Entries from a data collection
====

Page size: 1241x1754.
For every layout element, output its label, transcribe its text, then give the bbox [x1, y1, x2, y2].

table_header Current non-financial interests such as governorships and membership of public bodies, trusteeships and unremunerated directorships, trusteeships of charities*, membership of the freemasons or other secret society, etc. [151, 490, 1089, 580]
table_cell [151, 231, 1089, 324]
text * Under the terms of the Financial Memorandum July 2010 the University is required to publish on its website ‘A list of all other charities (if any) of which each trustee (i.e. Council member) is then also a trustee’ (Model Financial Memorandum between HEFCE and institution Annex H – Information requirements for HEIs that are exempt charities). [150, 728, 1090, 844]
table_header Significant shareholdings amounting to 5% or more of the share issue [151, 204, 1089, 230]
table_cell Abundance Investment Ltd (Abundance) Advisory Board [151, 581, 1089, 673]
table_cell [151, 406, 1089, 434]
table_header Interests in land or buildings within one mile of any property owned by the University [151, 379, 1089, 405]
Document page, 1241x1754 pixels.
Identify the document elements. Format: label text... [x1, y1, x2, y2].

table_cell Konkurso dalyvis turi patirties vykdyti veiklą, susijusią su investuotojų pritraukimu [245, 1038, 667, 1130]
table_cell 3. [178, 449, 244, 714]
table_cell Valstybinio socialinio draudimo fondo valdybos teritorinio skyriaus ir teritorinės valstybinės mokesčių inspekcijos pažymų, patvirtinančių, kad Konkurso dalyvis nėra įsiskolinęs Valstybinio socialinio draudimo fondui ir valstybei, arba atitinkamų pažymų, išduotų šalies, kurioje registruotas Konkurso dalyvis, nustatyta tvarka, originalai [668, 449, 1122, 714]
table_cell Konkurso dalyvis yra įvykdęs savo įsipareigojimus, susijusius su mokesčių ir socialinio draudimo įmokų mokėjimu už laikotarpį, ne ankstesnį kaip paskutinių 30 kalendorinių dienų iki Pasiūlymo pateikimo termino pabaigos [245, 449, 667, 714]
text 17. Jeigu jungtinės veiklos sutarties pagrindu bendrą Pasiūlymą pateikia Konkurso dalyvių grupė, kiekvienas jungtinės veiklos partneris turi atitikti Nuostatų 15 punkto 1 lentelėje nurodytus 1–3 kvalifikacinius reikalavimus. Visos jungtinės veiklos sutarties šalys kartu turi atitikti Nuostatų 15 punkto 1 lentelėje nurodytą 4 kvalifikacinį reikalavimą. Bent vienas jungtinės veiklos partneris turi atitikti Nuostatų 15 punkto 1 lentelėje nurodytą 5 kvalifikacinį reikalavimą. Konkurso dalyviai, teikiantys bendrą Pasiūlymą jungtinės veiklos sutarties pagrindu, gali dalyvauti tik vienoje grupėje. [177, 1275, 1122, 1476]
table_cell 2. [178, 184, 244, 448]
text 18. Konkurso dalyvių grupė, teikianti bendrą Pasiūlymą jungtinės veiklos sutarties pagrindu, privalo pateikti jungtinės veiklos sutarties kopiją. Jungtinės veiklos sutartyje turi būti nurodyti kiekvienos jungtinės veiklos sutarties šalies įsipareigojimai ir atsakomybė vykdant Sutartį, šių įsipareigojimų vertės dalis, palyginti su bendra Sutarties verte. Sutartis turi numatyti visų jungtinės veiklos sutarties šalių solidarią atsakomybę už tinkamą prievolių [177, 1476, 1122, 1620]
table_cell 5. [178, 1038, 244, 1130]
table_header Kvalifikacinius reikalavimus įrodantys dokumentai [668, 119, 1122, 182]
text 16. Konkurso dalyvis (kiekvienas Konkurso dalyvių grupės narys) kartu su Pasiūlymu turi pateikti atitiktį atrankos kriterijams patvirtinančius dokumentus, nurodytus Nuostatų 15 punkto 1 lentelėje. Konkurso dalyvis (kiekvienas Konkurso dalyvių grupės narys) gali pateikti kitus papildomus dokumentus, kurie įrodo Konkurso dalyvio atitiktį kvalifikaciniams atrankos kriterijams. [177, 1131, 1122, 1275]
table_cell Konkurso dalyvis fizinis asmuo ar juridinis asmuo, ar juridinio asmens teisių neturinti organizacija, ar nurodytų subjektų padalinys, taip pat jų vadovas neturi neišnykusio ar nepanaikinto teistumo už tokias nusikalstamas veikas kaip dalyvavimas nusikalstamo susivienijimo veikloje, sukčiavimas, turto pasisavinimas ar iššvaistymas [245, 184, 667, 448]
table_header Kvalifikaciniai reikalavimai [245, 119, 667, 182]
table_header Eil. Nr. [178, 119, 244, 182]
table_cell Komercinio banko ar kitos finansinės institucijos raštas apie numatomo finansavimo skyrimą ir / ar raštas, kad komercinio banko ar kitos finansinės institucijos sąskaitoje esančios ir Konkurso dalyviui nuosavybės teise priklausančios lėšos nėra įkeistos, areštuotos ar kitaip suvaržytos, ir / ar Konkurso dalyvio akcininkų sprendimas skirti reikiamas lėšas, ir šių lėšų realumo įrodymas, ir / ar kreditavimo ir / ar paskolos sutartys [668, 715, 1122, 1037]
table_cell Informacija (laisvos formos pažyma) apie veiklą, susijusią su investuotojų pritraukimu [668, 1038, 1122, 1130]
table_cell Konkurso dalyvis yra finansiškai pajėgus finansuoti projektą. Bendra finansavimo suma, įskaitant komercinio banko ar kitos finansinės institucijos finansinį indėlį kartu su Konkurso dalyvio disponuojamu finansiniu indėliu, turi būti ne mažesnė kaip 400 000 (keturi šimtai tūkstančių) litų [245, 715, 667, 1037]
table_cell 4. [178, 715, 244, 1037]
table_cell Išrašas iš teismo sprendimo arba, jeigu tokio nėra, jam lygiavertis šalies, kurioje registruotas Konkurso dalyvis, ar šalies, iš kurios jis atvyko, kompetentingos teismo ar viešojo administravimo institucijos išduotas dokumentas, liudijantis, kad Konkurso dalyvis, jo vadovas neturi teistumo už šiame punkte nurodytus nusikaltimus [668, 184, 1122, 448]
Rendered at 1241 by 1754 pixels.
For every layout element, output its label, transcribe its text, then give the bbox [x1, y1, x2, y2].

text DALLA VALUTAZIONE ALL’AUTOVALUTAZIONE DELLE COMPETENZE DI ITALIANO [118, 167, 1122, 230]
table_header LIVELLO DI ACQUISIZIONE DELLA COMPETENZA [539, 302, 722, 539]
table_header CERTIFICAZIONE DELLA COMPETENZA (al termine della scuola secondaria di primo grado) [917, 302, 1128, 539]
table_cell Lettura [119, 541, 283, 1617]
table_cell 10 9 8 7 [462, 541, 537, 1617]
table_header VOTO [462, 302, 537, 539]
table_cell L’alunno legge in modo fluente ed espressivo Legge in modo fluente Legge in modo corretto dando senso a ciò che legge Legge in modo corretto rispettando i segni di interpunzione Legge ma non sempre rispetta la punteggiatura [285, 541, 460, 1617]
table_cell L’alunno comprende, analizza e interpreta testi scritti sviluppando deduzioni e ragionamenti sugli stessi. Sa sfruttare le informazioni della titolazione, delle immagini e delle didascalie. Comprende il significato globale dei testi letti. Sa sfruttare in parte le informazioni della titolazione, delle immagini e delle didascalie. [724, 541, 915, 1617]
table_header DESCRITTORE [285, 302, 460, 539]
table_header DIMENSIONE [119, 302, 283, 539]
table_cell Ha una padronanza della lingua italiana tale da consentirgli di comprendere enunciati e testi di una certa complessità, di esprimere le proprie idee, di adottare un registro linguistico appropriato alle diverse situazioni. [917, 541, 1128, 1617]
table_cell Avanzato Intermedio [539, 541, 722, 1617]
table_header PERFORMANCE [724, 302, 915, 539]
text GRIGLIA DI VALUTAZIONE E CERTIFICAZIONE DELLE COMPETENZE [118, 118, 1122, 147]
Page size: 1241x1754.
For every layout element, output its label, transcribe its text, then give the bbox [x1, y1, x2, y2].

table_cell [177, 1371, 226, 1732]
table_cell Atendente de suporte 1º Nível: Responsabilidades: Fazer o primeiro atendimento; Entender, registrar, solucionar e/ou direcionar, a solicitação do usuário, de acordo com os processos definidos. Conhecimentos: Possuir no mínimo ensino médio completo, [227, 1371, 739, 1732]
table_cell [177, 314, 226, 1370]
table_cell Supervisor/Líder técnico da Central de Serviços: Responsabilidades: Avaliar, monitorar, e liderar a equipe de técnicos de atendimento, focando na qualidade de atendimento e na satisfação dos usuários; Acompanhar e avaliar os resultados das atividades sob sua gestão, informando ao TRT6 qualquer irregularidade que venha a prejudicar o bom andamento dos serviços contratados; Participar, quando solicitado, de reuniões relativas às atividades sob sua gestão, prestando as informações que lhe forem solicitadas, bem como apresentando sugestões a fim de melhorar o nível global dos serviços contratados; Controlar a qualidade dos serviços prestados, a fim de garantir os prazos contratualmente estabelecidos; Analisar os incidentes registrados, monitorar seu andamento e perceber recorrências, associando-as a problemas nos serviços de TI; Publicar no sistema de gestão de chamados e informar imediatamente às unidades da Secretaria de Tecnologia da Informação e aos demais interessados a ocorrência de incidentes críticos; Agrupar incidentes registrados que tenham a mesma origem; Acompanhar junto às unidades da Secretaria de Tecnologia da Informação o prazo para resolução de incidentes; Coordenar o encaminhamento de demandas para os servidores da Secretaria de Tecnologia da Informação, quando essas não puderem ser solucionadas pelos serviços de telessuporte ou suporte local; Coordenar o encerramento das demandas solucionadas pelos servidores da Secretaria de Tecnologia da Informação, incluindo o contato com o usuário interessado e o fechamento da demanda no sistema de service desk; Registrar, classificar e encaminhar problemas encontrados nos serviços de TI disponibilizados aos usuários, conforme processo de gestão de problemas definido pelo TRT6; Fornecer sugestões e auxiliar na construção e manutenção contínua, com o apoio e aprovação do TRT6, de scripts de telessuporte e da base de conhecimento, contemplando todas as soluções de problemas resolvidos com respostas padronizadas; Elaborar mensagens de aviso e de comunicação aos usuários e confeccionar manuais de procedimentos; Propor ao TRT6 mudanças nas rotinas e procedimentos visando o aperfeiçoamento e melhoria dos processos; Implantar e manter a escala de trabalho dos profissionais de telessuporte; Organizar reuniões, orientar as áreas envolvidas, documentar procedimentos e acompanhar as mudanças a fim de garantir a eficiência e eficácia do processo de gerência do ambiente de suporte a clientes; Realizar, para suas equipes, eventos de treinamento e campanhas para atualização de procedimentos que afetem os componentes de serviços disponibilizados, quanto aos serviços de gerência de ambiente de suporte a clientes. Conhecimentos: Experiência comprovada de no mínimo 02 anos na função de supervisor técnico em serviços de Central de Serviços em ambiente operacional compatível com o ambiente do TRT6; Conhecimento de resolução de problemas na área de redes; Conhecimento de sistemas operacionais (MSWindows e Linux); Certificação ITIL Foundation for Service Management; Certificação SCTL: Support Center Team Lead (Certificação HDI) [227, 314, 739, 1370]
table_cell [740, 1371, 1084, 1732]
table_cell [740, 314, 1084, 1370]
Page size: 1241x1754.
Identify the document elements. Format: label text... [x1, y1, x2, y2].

====

### Objective
Arrange as a JSON list of strings, one string per line, the lines beginning with the line containing "table_header Current non-financial" and continuing through the line containing "table_cell [151, 231, 1089, 324]". Omit any blank lines.

### Response to this exercise
[
  "table_header Current non-financial interests such as governorships and membership of public bodies, trusteeships and unremunerated directorships, trusteeships of charities*, membership of the freemasons or other secret society, etc. [151, 490, 1089, 580]",
  "table_cell [151, 231, 1089, 324]"
]